→ **WHAT YOU ARE ASKED TO DO**
Once the pictures have been removed, repeat the remainder of the records exactly.

Dataset excerpts
-=-=-=-=-

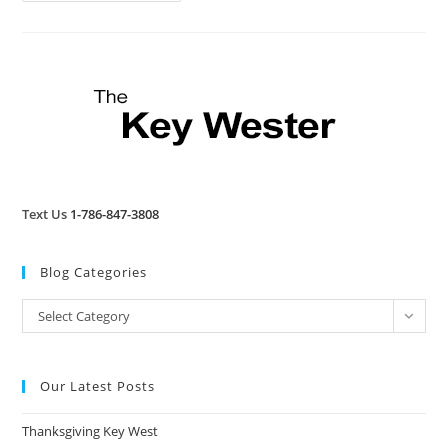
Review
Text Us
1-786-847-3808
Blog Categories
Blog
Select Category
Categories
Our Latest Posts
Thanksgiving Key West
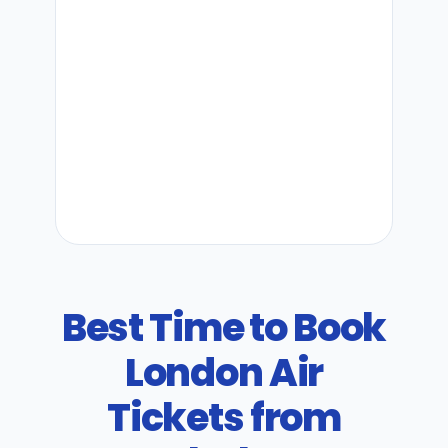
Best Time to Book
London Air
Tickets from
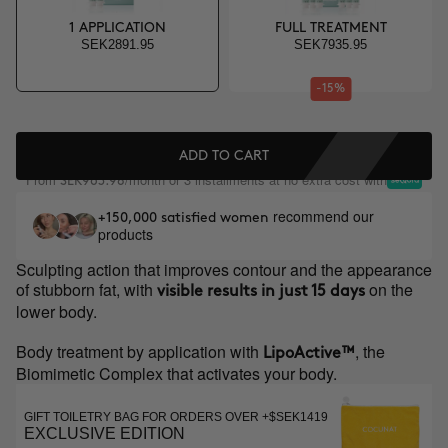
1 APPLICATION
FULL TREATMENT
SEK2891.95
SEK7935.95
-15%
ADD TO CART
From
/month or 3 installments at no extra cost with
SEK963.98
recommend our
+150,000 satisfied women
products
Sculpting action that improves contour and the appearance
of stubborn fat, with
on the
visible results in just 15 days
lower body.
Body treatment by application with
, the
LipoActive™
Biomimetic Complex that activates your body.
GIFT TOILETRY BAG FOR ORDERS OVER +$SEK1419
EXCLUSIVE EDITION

-=-=-=-=-

→ **WORKED SOLUTION**
Review
Text Us
1-786-847-3808
Blog Categories
Blog
Select Category
Categories
Our Latest Posts
Thanksgiving Key West
Best Time to Book
London Air
Tickets from
1 APPLICATION
FULL TREATMENT
SEK2891.95
SEK7935.95
-15%
ADD TO CART
From
/month or 3 installments at no extra cost with
SEK963.98
recommend our
+150,000 satisfied women
products
Sculpting action that improves contour and the appearance
of stubborn fat, with
on the
visible results in just 15 days
lower body.
Body treatment by application with
, the
LipoActive™
Biomimetic Complex that activates your body.
GIFT TOILETRY BAG FOR ORDERS OVER +$SEK1419
EXCLUSIVE EDITION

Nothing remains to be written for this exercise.